Monday, October 17, 2011

Semantics: part of grammar

Semantics has not always enjoyed a prominent role in modern linguistics. From World War 1 to the early 1969s semantics was viewed, especially in the United States as not quite respectable: its inclusion in a grammar (as linguist sometimes called a scientific description of a language) was considered by many as either a sort of methodological impurity or an objective to be reached only in the distance future.

But there is as much reason to consider semantics a part of grammar as syntax or phonology. It is often said that a grammar describes what fluent speakers know of their language – their linguistics competence.

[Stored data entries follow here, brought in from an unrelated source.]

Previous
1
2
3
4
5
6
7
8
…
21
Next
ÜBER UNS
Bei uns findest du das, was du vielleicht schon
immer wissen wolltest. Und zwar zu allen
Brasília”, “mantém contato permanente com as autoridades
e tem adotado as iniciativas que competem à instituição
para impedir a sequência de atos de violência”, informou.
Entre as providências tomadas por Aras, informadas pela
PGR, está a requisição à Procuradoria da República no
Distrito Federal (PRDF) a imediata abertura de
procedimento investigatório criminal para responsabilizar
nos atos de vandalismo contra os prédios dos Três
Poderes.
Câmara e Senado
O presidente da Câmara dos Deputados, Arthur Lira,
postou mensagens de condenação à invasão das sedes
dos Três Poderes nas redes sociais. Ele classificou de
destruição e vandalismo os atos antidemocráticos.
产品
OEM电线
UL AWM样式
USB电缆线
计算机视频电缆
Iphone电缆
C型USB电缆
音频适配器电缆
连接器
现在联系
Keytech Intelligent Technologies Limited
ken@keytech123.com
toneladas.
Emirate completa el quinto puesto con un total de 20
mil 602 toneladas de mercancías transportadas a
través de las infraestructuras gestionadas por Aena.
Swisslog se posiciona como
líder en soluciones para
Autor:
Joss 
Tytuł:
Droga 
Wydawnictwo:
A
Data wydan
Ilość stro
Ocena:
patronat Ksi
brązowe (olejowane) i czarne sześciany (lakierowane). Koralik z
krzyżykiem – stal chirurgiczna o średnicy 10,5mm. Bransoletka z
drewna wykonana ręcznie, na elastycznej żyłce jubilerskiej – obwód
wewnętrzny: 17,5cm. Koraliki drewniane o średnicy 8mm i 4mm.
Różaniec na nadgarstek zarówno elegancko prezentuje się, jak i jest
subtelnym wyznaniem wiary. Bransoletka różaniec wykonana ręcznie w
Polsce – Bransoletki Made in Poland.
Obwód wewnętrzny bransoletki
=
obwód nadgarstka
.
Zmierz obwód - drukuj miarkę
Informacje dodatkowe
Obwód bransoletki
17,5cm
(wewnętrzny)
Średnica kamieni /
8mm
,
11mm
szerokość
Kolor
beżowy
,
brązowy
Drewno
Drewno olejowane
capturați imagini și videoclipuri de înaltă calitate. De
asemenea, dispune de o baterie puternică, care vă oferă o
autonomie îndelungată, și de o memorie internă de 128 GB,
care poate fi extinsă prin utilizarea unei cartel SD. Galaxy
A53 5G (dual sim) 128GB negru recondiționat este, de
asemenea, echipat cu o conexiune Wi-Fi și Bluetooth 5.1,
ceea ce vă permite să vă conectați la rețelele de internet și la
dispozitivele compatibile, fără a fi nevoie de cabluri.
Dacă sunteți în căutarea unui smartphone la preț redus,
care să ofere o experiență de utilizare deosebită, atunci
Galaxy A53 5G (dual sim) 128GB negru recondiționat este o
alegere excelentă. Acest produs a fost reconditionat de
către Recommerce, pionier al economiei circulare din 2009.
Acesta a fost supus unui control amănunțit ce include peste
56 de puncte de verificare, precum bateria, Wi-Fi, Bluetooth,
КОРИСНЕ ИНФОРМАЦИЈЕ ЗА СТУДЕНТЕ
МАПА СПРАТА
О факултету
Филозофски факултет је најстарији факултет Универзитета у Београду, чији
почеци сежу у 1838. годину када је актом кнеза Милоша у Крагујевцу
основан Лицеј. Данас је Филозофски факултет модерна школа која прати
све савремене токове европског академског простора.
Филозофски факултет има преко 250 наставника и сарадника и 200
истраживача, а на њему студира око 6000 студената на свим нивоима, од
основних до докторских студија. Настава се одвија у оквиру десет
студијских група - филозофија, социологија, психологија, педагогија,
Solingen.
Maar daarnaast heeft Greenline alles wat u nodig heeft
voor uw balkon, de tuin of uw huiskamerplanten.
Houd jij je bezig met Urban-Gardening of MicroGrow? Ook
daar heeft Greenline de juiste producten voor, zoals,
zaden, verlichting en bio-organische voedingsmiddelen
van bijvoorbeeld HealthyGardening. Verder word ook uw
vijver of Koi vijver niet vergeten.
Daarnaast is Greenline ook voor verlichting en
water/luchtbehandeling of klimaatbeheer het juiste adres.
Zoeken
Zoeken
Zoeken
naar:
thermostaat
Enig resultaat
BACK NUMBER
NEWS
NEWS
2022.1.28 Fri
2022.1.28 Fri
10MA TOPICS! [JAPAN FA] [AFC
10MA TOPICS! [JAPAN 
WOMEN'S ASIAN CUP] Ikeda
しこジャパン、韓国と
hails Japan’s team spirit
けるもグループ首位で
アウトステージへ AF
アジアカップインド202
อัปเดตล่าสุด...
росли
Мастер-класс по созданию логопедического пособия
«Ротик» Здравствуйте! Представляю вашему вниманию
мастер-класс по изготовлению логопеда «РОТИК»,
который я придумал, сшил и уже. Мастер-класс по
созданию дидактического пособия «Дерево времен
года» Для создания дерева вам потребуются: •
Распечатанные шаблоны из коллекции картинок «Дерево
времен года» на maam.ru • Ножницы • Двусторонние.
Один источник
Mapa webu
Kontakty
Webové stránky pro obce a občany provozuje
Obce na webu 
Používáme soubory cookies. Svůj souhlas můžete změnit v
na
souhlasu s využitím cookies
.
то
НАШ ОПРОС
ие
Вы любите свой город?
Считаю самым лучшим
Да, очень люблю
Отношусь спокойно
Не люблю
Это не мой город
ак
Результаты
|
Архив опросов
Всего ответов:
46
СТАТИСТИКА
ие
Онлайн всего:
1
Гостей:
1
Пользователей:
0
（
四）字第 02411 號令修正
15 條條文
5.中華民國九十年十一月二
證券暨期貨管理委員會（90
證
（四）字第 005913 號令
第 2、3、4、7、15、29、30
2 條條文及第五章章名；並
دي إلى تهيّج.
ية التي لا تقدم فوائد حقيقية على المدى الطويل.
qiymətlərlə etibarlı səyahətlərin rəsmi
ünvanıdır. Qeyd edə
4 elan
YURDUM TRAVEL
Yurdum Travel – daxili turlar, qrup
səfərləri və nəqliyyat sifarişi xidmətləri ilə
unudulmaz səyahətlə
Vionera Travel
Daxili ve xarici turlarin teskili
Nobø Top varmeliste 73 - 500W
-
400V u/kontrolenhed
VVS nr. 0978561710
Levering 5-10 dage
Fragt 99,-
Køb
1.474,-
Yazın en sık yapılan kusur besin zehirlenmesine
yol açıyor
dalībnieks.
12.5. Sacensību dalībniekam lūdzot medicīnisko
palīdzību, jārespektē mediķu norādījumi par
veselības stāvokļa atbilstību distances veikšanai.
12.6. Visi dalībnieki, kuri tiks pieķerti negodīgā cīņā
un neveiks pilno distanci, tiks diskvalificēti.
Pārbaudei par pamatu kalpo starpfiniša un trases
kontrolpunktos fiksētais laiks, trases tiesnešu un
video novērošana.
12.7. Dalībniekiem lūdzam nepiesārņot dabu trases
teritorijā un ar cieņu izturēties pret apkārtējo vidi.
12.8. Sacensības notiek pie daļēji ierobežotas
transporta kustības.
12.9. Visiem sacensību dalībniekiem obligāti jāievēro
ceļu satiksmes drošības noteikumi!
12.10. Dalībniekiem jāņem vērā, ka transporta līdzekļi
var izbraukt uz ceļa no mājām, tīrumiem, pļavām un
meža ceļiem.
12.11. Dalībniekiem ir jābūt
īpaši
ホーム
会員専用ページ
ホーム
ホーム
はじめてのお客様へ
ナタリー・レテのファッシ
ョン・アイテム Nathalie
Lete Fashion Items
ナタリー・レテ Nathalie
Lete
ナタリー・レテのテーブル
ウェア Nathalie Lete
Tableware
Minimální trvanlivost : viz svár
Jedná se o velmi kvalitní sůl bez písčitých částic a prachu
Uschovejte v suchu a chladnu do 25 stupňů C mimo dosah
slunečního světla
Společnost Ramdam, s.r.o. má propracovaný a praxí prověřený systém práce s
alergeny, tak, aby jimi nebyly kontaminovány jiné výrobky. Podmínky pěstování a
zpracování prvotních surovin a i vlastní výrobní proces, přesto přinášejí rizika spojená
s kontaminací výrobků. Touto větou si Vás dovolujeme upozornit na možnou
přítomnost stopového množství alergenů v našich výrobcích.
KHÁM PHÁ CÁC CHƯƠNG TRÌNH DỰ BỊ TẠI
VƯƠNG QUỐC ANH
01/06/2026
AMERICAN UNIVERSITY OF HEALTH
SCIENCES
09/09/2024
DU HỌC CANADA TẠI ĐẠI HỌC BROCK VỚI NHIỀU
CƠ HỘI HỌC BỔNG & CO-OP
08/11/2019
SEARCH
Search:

If that is so, whatever fluent speakers know of their language is a proper part of a description of that language. In other words, appealing to what fluent speakers know about their language counts as motivation for including a phonological fact or a syntactic fact in the grammar of that language, then the same sort of consideration motivates the inclusion of semantic facts.

A more general consideration also motivates us to include semantics in the part of grammar of a language.

A language is often defined as a conventional system for communication, a system for conveying messages. Moreover, communication can be accomplished (in the system) only because words have certain meanings; therefore, to characterize this system – the language – it is necessary to describe these meanings.

Hence, if a grammar describes a language, part of it must describe meaning, and thus the grammar must contain semantics. Taking these two considerations together, it seems reasonable to conclude that semantic information is an integral part of a grammar.